To-do item:
Reproduce verbatim the lines of the data starting with the line that contains "The Scorer evaluates" and continuing through the line that contains "- Dependency complexity", including both of those lines and nothing else.

Plain-text document sources:
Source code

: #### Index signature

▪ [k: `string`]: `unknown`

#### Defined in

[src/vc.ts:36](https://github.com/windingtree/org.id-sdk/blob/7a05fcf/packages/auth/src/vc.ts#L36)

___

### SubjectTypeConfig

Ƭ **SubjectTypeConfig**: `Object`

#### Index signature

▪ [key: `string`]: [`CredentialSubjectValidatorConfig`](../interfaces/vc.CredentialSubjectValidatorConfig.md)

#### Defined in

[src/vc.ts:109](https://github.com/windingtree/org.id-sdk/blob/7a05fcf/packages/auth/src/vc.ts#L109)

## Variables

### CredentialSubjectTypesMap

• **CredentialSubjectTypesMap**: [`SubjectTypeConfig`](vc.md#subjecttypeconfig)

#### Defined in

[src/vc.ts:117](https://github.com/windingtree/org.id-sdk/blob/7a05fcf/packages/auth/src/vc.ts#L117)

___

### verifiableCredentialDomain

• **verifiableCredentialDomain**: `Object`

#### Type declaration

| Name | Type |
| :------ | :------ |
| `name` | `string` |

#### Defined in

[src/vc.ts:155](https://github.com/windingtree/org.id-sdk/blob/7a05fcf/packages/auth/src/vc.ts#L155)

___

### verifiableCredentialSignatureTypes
---
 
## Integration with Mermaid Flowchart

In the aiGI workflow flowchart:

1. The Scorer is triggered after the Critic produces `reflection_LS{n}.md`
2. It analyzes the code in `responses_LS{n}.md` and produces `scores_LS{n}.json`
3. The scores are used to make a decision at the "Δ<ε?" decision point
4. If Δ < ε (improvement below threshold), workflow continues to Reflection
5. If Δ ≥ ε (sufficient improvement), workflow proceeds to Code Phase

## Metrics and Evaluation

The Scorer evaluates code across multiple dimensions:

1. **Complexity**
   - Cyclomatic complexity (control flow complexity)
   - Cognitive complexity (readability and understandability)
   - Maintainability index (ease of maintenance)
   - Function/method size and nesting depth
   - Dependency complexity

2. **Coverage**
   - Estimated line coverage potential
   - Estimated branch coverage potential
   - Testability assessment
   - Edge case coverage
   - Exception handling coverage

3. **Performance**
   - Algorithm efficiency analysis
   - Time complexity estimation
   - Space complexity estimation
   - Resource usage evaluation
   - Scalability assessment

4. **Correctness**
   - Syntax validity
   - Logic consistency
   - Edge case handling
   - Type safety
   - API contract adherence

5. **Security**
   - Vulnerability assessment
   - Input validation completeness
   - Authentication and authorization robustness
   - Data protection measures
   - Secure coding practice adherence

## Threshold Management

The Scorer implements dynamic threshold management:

Result for this task:
The Scorer evaluates code across multiple dimensions:

1. **Complexity**
   - Cyclomatic complexity (control flow complexity)
   - Cognitive complexity (readability and understandability)
   - Maintainability index (ease of maintenance)
   - Function/method size and nesting depth
   - Dependency complexity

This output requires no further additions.